Content revision data
_____

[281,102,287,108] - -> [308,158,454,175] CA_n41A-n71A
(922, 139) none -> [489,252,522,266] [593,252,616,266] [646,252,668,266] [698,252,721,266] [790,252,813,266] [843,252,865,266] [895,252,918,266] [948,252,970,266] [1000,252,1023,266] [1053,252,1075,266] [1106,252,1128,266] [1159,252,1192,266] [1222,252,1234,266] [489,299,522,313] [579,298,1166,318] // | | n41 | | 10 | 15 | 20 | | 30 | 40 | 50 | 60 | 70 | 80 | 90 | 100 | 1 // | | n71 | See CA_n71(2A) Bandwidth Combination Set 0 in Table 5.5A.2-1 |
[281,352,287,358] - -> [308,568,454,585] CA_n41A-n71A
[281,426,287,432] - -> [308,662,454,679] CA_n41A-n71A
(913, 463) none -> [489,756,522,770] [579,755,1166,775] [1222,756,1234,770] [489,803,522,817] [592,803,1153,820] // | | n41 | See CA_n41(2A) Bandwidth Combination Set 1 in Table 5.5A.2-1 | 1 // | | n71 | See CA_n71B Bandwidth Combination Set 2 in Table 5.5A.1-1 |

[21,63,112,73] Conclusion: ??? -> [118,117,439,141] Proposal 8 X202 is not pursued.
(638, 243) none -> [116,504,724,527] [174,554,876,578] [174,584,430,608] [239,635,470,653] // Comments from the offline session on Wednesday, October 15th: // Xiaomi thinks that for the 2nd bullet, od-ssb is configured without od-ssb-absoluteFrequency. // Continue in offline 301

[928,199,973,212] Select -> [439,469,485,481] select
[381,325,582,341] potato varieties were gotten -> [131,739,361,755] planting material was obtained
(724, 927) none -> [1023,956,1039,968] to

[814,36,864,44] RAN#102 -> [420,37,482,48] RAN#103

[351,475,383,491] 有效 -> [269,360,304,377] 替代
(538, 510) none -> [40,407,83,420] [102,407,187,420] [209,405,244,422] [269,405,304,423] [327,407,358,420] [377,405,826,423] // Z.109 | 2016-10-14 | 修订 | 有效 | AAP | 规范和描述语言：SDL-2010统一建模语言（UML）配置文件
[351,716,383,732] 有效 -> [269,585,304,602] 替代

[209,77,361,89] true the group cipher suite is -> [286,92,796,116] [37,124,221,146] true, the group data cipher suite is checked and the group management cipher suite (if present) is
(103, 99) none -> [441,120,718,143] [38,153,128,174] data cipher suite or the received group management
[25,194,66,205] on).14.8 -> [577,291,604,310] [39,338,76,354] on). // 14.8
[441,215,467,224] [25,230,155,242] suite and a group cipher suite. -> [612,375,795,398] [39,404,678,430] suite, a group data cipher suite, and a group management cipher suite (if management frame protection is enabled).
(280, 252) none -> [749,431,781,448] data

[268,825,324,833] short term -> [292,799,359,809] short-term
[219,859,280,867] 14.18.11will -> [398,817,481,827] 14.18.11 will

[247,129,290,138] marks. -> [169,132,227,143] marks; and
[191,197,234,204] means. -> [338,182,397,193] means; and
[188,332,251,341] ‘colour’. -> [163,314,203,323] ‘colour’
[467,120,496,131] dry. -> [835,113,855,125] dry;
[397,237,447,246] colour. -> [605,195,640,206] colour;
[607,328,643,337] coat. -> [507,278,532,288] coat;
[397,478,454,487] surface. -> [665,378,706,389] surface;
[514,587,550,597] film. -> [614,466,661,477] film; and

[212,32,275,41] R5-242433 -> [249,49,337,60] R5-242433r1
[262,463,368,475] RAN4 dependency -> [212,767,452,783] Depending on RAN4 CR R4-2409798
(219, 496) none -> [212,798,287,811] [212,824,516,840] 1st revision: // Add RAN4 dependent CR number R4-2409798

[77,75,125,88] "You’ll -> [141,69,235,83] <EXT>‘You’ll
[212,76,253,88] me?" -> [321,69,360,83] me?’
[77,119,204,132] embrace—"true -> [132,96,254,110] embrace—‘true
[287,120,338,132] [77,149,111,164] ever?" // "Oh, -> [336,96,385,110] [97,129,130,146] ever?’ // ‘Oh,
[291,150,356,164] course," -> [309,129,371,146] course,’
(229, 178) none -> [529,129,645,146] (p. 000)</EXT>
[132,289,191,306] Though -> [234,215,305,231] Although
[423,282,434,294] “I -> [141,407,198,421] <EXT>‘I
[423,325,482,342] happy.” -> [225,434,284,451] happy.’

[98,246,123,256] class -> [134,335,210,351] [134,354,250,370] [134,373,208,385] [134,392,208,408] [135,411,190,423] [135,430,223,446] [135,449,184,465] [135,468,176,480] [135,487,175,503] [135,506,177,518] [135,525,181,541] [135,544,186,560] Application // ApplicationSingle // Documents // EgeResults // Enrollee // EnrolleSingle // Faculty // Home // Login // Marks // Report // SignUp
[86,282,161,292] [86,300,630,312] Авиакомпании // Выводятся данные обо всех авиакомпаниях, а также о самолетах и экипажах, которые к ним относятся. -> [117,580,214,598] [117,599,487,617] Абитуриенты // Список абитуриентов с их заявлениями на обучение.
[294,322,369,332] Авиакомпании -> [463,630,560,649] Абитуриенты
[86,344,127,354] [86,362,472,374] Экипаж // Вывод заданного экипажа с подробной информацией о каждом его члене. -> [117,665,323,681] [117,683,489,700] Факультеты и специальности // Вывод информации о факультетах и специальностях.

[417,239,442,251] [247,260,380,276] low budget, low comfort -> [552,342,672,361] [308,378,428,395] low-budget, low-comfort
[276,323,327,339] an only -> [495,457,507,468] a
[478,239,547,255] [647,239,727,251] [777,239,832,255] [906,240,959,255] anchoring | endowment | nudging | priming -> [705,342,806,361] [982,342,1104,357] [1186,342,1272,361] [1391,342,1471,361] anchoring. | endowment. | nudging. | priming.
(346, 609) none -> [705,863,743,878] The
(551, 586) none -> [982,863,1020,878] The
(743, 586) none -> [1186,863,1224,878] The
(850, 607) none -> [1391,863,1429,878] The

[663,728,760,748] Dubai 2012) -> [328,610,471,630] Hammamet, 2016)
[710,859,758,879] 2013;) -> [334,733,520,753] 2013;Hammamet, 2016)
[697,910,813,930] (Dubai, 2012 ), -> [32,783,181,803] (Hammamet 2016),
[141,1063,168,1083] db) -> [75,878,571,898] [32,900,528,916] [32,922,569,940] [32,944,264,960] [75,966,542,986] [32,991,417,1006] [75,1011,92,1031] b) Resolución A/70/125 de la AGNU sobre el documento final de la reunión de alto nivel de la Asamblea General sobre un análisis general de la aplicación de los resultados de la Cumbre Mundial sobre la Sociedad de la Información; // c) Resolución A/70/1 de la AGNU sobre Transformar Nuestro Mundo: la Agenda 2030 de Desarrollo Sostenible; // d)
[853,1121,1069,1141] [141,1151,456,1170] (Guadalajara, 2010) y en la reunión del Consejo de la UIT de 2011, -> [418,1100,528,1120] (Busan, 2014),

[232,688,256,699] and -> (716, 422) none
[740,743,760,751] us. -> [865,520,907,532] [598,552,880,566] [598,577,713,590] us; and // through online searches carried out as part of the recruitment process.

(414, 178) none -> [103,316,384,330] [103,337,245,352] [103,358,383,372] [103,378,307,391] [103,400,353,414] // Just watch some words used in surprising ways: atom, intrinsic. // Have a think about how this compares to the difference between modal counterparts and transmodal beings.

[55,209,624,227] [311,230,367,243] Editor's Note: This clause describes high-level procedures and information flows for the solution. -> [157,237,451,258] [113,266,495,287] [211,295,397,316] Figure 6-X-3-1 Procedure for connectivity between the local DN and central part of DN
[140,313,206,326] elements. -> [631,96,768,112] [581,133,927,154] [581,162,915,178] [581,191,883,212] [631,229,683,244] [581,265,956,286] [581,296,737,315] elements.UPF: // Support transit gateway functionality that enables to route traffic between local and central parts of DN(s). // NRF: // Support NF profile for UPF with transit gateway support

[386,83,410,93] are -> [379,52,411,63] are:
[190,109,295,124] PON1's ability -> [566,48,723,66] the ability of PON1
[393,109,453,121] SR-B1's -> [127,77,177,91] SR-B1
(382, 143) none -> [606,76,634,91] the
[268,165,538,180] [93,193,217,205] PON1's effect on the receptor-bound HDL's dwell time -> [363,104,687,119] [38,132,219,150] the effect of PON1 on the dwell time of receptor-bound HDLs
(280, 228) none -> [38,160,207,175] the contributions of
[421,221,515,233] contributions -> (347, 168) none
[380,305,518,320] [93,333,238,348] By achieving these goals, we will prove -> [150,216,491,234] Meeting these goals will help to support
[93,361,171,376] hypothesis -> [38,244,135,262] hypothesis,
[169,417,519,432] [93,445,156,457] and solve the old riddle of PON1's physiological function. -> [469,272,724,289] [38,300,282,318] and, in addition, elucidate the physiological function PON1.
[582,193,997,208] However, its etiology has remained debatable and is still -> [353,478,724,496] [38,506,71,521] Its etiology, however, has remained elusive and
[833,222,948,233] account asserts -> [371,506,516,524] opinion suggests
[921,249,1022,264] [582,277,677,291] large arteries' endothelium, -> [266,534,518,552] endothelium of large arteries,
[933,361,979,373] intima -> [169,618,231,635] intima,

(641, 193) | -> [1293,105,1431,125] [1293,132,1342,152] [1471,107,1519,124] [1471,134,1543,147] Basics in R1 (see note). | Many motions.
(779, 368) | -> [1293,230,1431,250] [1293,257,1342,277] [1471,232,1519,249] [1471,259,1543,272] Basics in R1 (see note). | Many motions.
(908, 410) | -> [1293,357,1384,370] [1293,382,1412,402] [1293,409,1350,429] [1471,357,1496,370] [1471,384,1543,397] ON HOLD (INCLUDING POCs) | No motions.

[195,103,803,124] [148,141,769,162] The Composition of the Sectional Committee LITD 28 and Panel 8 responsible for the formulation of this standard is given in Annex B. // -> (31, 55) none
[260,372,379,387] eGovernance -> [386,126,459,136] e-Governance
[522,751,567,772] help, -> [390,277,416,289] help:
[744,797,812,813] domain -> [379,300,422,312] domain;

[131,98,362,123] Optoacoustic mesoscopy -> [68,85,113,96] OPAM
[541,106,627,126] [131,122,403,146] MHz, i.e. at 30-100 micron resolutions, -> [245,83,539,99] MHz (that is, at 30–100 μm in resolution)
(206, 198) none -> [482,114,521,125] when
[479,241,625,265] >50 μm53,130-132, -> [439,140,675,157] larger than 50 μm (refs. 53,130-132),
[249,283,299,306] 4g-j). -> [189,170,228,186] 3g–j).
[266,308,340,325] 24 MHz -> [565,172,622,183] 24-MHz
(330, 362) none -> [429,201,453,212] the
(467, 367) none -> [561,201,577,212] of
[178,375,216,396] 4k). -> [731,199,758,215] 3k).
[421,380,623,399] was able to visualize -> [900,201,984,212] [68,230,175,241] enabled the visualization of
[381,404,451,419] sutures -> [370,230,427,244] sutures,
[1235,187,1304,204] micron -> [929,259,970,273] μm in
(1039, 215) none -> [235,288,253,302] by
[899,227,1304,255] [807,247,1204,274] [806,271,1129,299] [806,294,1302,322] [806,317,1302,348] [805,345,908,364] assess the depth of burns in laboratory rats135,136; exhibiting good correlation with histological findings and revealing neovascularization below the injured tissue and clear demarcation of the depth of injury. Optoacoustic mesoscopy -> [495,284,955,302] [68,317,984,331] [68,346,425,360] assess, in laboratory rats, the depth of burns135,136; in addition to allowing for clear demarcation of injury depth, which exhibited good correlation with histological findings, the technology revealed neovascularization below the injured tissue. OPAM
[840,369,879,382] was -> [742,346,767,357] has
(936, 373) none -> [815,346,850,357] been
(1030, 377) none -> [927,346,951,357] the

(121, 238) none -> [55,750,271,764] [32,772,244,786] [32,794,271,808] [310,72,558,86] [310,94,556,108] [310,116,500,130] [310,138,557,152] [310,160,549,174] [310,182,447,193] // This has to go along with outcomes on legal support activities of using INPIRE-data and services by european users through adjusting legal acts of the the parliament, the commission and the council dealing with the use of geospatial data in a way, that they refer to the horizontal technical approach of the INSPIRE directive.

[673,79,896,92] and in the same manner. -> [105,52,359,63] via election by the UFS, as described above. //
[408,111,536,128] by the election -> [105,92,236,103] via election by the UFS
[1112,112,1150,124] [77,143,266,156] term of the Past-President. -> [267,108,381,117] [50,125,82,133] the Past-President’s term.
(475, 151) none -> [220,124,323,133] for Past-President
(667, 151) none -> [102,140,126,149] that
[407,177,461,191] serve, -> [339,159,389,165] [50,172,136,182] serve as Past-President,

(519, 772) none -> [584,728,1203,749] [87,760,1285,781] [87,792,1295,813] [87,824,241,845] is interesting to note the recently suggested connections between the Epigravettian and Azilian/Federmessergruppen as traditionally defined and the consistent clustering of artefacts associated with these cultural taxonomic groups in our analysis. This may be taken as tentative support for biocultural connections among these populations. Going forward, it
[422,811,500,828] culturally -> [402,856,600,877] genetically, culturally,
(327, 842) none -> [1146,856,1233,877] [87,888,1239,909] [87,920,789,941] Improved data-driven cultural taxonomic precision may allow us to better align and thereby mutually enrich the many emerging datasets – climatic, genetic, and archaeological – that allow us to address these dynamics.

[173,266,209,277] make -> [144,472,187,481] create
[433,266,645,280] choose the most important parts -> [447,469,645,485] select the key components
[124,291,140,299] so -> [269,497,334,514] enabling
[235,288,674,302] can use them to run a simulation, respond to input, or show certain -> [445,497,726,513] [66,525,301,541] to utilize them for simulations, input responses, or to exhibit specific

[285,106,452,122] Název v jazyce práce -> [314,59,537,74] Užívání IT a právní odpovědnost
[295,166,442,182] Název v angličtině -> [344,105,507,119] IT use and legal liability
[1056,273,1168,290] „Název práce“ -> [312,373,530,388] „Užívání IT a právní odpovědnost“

_____

Retype the records above, but only those lines that fall between the line containing "[268,825,324,833] short term" and the line containing "[607,328,643,337] coat. ->", with both of those lines included, exactly as written.

§ RESULT BELOW:
[268,825,324,833] short term -> [292,799,359,809] short-term
[219,859,280,867] 14.18.11will -> [398,817,481,827] 14.18.11 will

[247,129,290,138] marks. -> [169,132,227,143] marks; and
[191,197,234,204] means. -> [338,182,397,193] means; and
[188,332,251,341] ‘colour’. -> [163,314,203,323] ‘colour’
[467,120,496,131] dry. -> [835,113,855,125] dry;
[397,237,447,246] colour. -> [605,195,640,206] colour;
[607,328,643,337] coat. -> [507,278,532,288] coat;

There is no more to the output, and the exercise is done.